» **Work task**:
Give the listing again in full and exactly, apart from its pictures.
(Provided records begins)
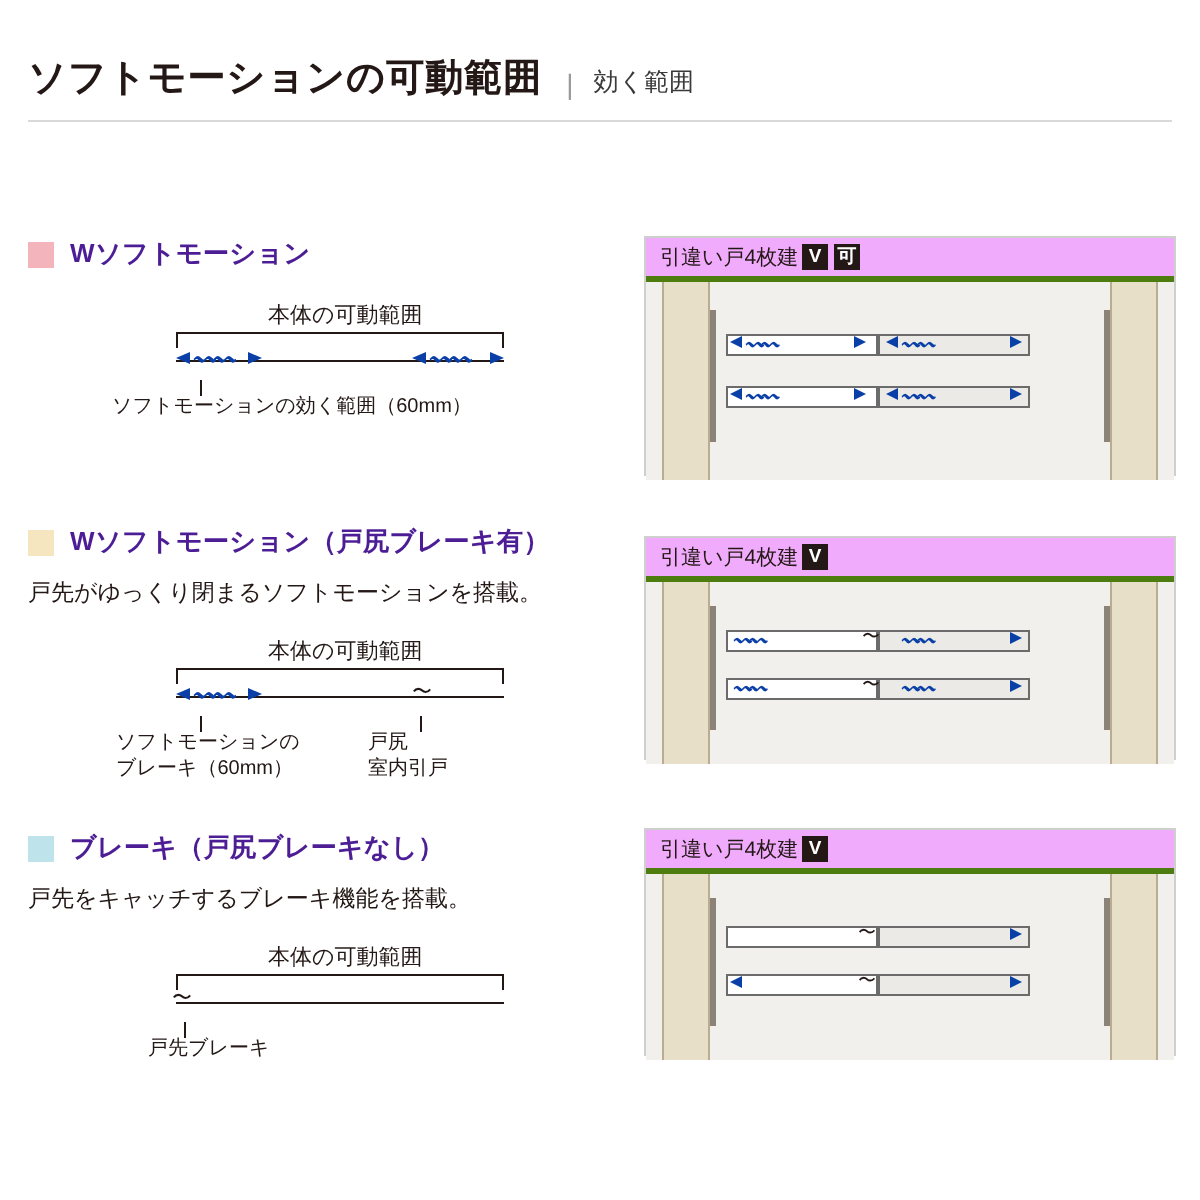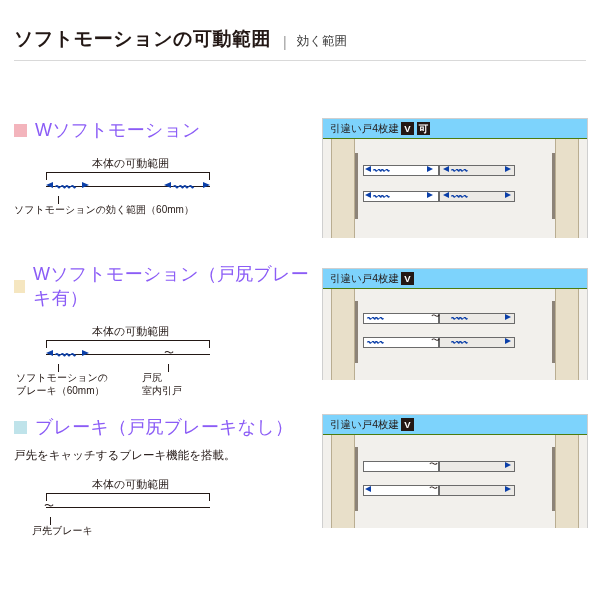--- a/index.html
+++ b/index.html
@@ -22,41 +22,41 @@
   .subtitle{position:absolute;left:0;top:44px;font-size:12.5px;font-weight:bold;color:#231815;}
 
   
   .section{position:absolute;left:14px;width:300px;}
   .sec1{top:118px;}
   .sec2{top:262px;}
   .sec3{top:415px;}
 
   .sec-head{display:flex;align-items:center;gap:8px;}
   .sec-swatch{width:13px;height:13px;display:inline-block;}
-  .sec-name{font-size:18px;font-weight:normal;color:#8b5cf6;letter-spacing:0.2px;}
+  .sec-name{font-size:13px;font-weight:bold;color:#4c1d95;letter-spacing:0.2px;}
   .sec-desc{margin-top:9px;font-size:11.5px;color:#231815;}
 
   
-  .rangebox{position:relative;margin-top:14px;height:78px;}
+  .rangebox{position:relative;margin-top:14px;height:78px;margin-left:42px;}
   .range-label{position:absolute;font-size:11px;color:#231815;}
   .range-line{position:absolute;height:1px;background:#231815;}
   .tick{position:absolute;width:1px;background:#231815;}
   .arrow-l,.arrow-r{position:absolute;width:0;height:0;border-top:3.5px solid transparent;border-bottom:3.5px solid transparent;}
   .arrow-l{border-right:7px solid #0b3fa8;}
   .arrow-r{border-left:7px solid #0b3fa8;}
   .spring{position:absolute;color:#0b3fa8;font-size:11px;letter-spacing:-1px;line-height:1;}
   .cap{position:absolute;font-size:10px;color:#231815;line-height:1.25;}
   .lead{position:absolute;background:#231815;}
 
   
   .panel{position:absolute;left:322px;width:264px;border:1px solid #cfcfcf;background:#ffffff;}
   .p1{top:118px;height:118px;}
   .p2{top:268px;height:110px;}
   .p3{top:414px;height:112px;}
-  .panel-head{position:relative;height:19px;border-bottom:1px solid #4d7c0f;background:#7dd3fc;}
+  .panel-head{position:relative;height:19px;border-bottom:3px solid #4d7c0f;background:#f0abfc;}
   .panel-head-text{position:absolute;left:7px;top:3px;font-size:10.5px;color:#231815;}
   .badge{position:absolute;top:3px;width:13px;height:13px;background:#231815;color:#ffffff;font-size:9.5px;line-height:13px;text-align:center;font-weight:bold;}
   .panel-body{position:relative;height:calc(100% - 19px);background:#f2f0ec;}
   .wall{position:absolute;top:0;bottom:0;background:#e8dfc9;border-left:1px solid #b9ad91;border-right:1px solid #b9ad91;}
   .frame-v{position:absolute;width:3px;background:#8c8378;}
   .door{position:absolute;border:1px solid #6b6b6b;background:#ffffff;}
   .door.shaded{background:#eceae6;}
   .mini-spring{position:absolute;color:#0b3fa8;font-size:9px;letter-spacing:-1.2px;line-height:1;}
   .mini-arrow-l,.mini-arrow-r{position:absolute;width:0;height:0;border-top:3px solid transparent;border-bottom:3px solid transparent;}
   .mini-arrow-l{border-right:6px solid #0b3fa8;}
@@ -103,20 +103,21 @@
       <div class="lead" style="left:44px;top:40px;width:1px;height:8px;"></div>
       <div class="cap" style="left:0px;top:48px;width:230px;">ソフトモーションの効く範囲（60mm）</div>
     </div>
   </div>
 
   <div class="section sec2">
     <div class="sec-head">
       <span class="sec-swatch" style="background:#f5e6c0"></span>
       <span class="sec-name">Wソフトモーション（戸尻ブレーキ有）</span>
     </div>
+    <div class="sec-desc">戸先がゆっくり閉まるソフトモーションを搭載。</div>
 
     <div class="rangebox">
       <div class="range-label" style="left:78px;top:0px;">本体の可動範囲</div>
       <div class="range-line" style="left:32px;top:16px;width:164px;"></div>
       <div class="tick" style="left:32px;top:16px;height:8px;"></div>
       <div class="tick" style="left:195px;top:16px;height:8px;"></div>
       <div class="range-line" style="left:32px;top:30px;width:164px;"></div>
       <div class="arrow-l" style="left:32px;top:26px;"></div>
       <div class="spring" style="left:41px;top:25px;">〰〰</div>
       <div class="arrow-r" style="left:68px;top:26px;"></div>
(Provided records ends)
» **Solution**:
--- a/index.html
+++ b/index.html
@@ -22,41 +22,41 @@
   .subtitle{position:absolute;left:0;top:44px;font-size:12.5px;font-weight:bold;color:#231815;}
 
   
   .section{position:absolute;left:14px;width:300px;}
   .sec1{top:118px;}
   .sec2{top:262px;}
   .sec3{top:415px;}
 
   .sec-head{display:flex;align-items:center;gap:8px;}
   .sec-swatch{width:13px;height:13px;display:inline-block;}
-  .sec-name{font-size:18px;font-weight:normal;color:#8b5cf6;letter-spacing:0.2px;}
+  .sec-name{font-size:13px;font-weight:bold;color:#4c1d95;letter-spacing:0.2px;}
   .sec-desc{margin-top:9px;font-size:11.5px;color:#231815;}
 
   
-  .rangebox{position:relative;margin-top:14px;height:78px;}
+  .rangebox{position:relative;margin-top:14px;height:78px;margin-left:42px;}
   .range-label{position:absolute;font-size:11px;color:#231815;}
   .range-line{position:absolute;height:1px;background:#231815;}
   .tick{position:absolute;width:1px;background:#231815;}
   .arrow-l,.arrow-r{position:absolute;width:0;height:0;border-top:3.5px solid transparent;border-bottom:3.5px solid transparent;}
   .arrow-l{border-right:7px solid #0b3fa8;}
   .arrow-r{border-left:7px solid #0b3fa8;}
   .spring{position:absolute;color:#0b3fa8;font-size:11px;letter-spacing:-1px;line-height:1;}
   .cap{position:absolute;font-size:10px;color:#231815;line-height:1.25;}
   .lead{position:absolute;background:#231815;}
 
   
   .panel{position:absolute;left:322px;width:264px;border:1px solid #cfcfcf;background:#ffffff;}
   .p1{top:118px;height:118px;}
   .p2{top:268px;height:110px;}
   .p3{top:414px;height:112px;}
-  .panel-head{position:relative;height:19px;border-bottom:1px solid #4d7c0f;background:#7dd3fc;}
+  .panel-head{position:relative;height:19px;border-bottom:3px solid #4d7c0f;background:#f0abfc;}
   .panel-head-text{position:absolute;left:7px;top:3px;font-size:10.5px;color:#231815;}
   .badge{position:absolute;top:3px;width:13px;height:13px;background:#231815;color:#ffffff;font-size:9.5px;line-height:13px;text-align:center;font-weight:bold;}
   .panel-body{position:relative;height:calc(100% - 19px);background:#f2f0ec;}
   .wall{position:absolute;top:0;bottom:0;background:#e8dfc9;border-left:1px solid #b9ad91;border-right:1px solid #b9ad91;}
   .frame-v{position:absolute;width:3px;background:#8c8378;}
   .door{position:absolute;border:1px solid #6b6b6b;background:#ffffff;}
   .door.shaded{background:#eceae6;}
   .mini-spring{position:absolute;color:#0b3fa8;font-size:9px;letter-spacing:-1.2px;line-height:1;}
   .mini-arrow-l,.mini-arrow-r{position:absolute;width:0;height:0;border-top:3px solid transparent;border-bottom:3px solid transparent;}
   .mini-arrow-l{border-right:6px solid #0b3fa8;}
@@ -103,20 +103,21 @@
       <div class="lead" style="left:44px;top:40px;width:1px;height:8px;"></div>
       <div class="cap" style="left:0px;top:48px;width:230px;">ソフトモーションの効く範囲（60mm）</div>
     </div>
   </div>
 
   <div class="section sec2">
     <div class="sec-head">
       <span class="sec-swatch" style="background:#f5e6c0"></span>
       <span class="sec-name">Wソフトモーション（戸尻ブレーキ有）</span>
     </div>
+    <div class="sec-desc">戸先がゆっくり閉まるソフトモーションを搭載。</div>
 
     <div class="rangebox">
       <div class="range-label" style="left:78px;top:0px;">本体の可動範囲</div>
       <div class="range-line" style="left:32px;top:16px;width:164px;"></div>
       <div class="tick" style="left:32px;top:16px;height:8px;"></div>
       <div class="tick" style="left:195px;top:16px;height:8px;"></div>
       <div class="range-line" style="left:32px;top:30px;width:164px;"></div>
       <div class="arrow-l" style="left:32px;top:26px;"></div>
       <div class="spring" style="left:41px;top:25px;">〰〰</div>
       <div class="arrow-r" style="left:68px;top:26px;"></div>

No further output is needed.